Templates could be translated to other languages or customers and the
completeness of the model confirmed.
Regards,
Dave
Hello Vijayakumar,
Currently there is no officially supported way of tracing formula
dependencies with POI but internally there is quite a lot of logic in
place for dealing with these issues. Before you attack this problem
however, you should establish exactly what it is that you are trying
to find out. For any given formula cell, POI can help you determine
the cell references either (a) apparently used or (b) actually
resolved during evaluation. These (a and b) can be different and you
should understand why. (Many functions like IF, INDEX, INDIRECT
typically have differences between apparent references used versus
actual references used. In general the presence of error values can
cut short the evaluation of just about any operator or function.) If
there are differences between (a) and (b) for your case, then it is
likely that neither is exactly what you want. You can write code to
make your own custom hybrid of (a) and (b), but your solution will
probably be incomplete (many cases not supported).
For (a) you can probably get good use out of
HSSFEvaluationWorkbook.getFormulaTokens(EvaluationCell).
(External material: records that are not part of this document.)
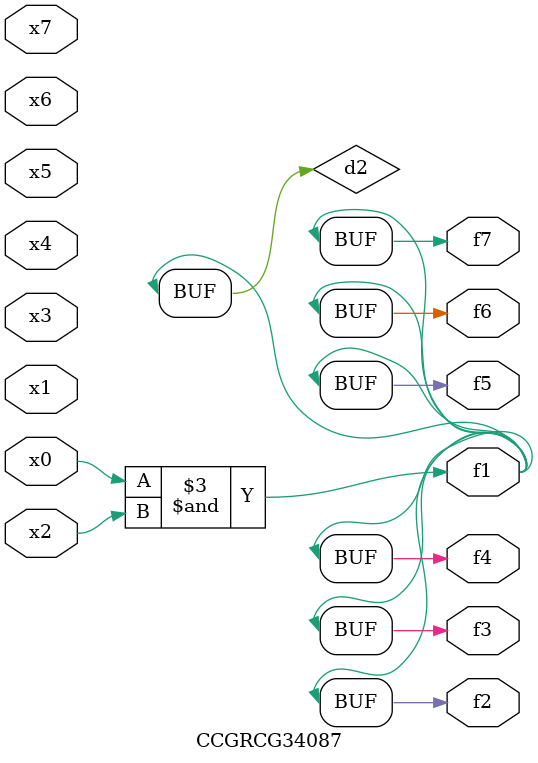
<source format=v>
module CCGRCG34087(
	input x0, x1, x2, x3, x4, x5, x6, x7,
	output f1, f2, f3, f4, f5, f6, f7
);

	wire d1, d2;

	nor (d1, x3, x6);
	and (d2, x0, x2);
	assign f1 = d2;
	assign f2 = d2;
	assign f3 = d2;
	assign f4 = d2;
	assign f5 = d2;
	assign f6 = d2;
	assign f7 = d2;
endmodule

</source>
For (b) it might be best to implement IEvaluationListener and pass
that to WorkbookEvaluator
As mentioned above, these solutions involve using POI classes marked
as 'for internal use only' which means that you cannot rely on your
code working properly against future versions of POI. However, if you
are able to contribute your solution (and it has a simple API that is
likely to be useful to other POI users) it can become part of POI and
you won't have to worry about future support.